*** Records shown ***

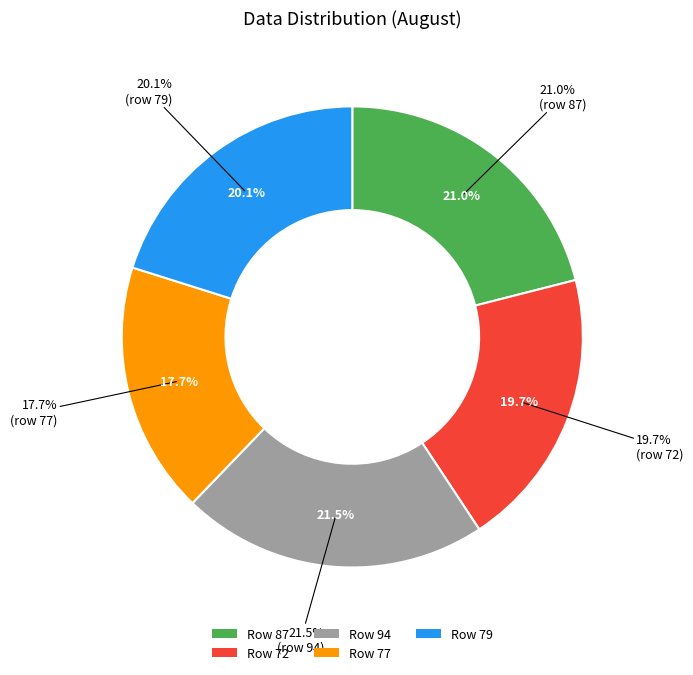

How many slices are in this pie chart?

5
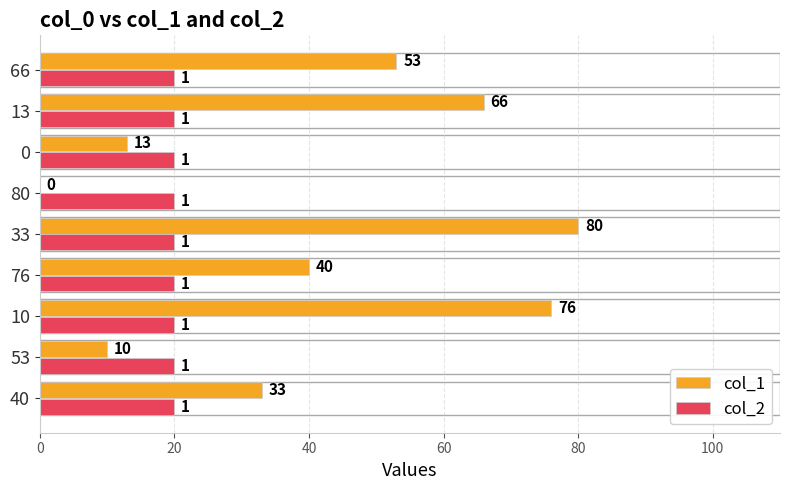

What is the sum of all col_1 values?

371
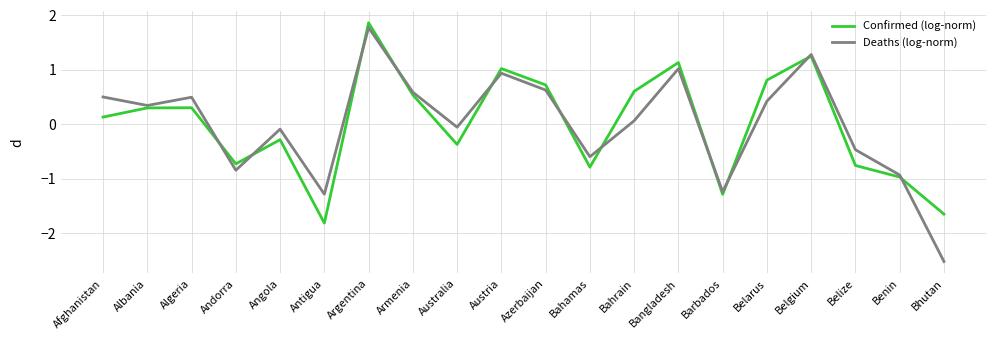

True or false: Deaths (log-norm) has a value of -0.4 at Benin.

False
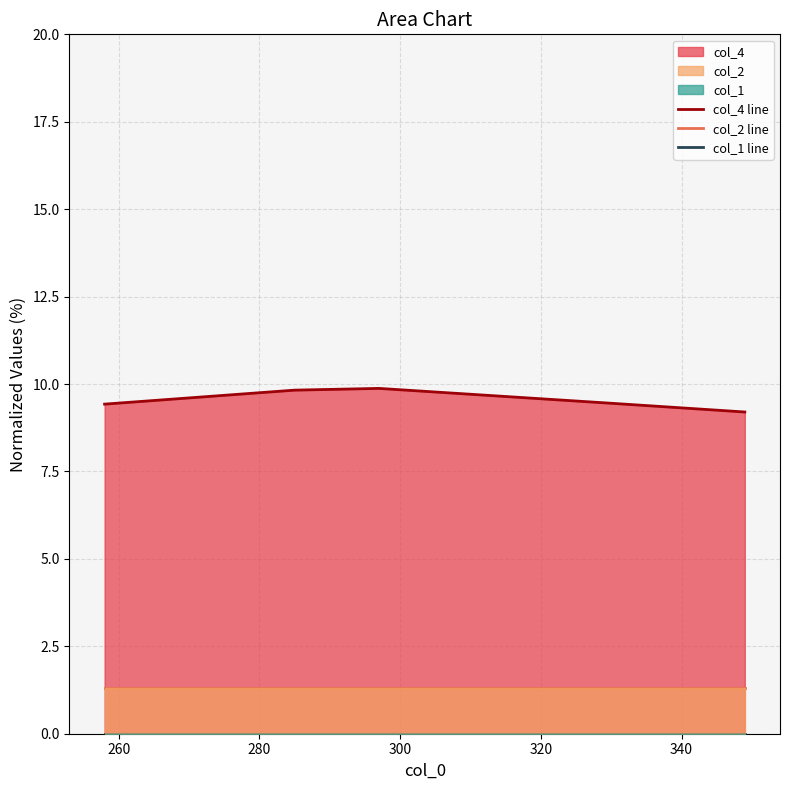

How many series are shown in this chart?

3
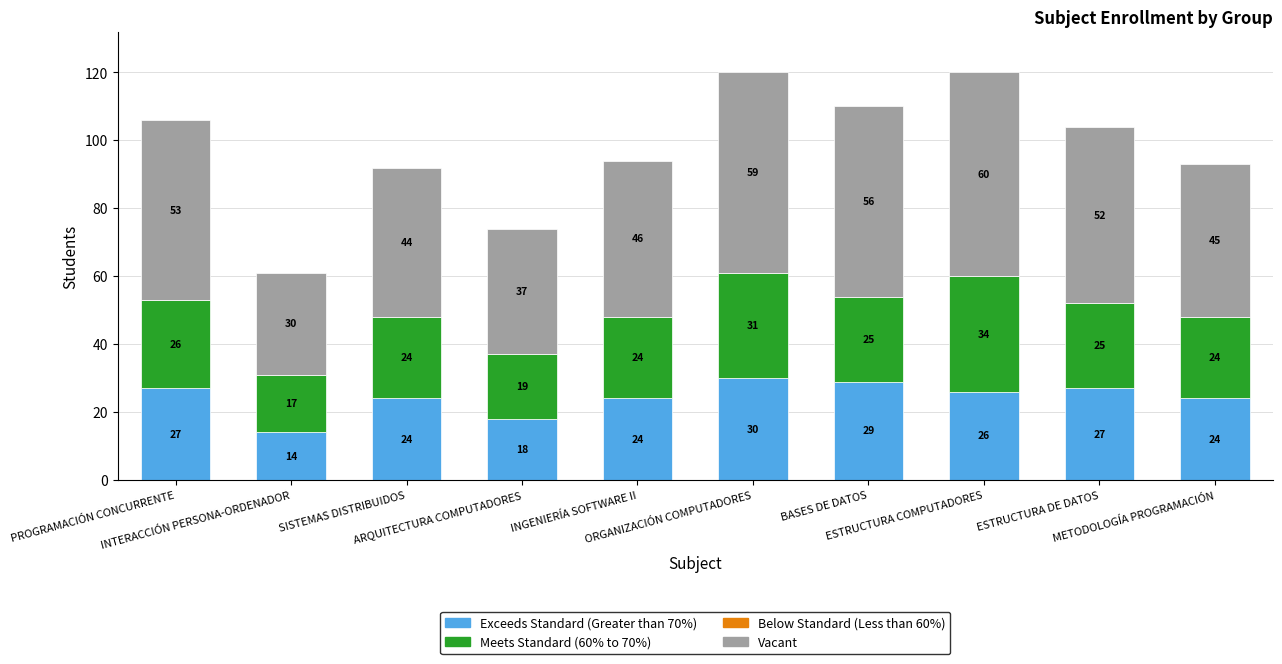

What is the difference between the second highest and minimum values in the Exceeds Standard (Greater than 70%) series?

15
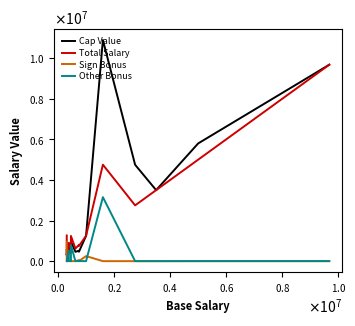

Does the chart have visible grid lines?

No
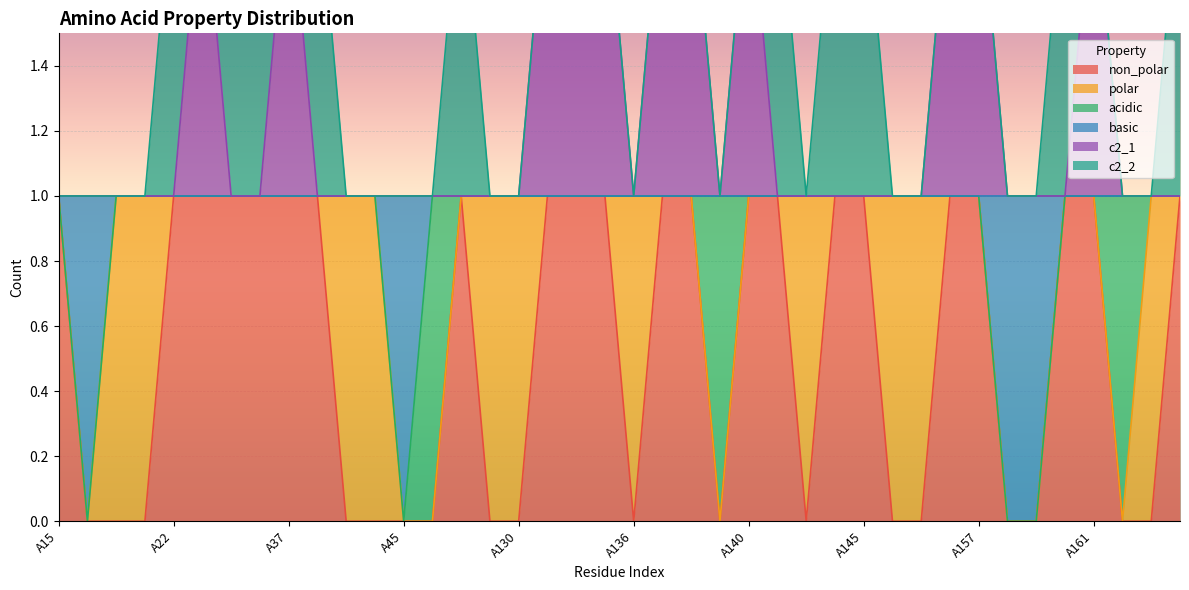

What is the sum of the non_polar values at A26 and A22?

2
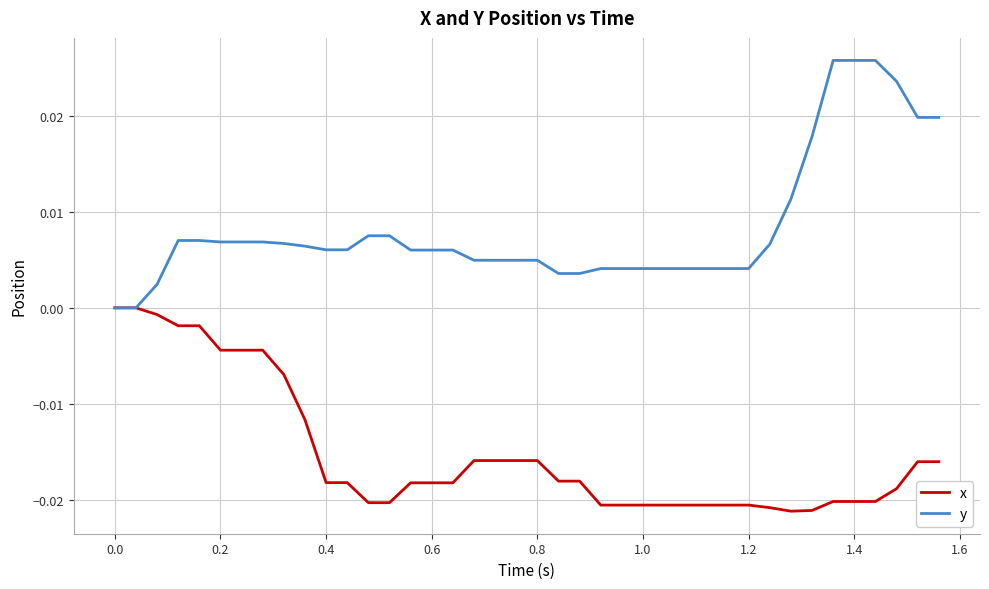

Which series has the widest spread of values?

y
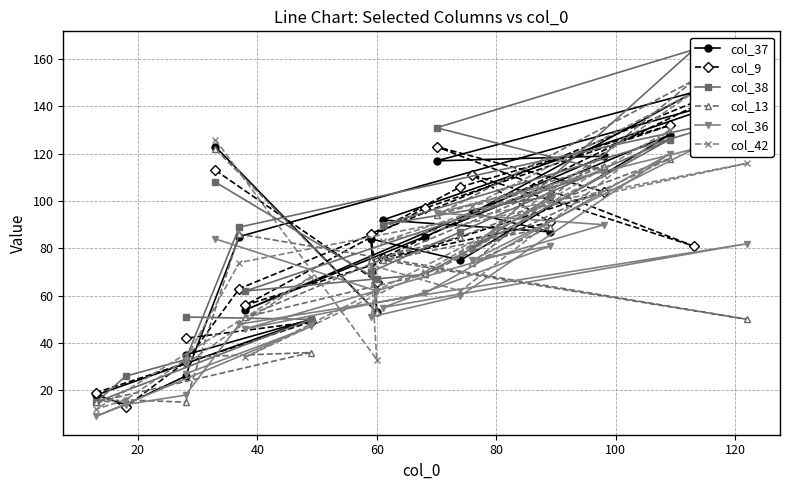

Where is the first local maximum for col_9?

80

*** End of Records shown ***

Turn the records above into a Markdown table with the columns Row and Line, giving each nonblank line its own numbered row. Omit the pictures.

◆ Problem solution:
| Row | Line |
|---|---|
| 1 | How many slices are in this pie chart? |
| 2 | 5 |
| 3 | What is the sum of all col_1 values? |
| 4 | 371 |
| 5 | True or false: Deaths (log-norm) has a value of -0.4 at Benin. |
| 6 | False |
| 7 | How many series are shown in this chart? |
| 8 | 3 |
| 9 | What is the difference between the second highest and minimum values in the Exceeds Standard (Greater than 70%) series? |
| 10 | 15 |
| 11 | Does the chart have visible grid lines? |
| 12 | No |
| 13 | What is the sum of the non_polar values at A26 and A22? |
| 14 | 2 |
| 15 | Which series has the widest spread of values? |
| 16 | y |
| 17 | Where is the first local maximum for col_9? |
| 18 | 80 |